Reproduce the material starting at the line containing "pose: elev=258.3 azim=260.2" and ending at the line containing "Dot at: (328, 295)", replacing "pose" with "view" and changing nothing else. Leave the pictures out.

Material provided:
[start]

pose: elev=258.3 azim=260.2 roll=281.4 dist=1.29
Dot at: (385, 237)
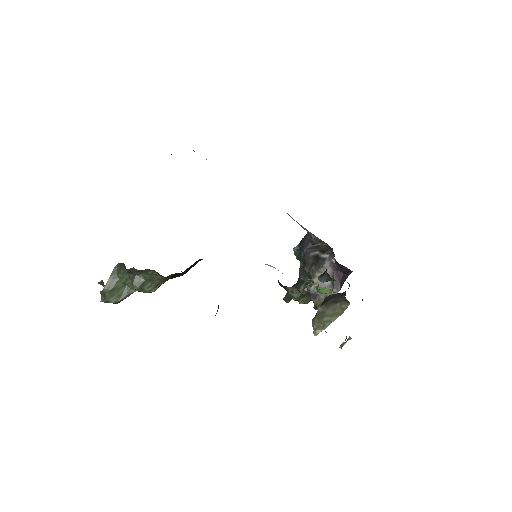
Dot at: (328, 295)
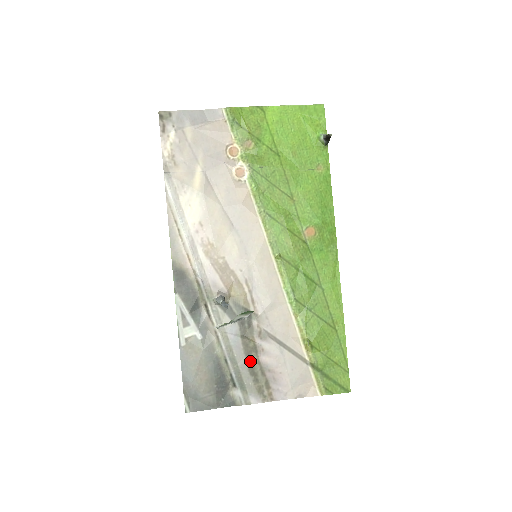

[end]
[start]

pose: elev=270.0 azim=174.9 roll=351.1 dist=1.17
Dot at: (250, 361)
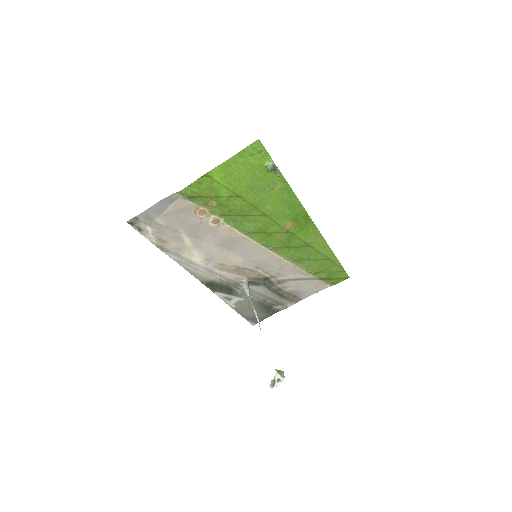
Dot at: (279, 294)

[end]

Response:
view: elev=258.3 azim=260.2 roll=281.4 dist=1.29
Dot at: (385, 237)
Dot at: (328, 295)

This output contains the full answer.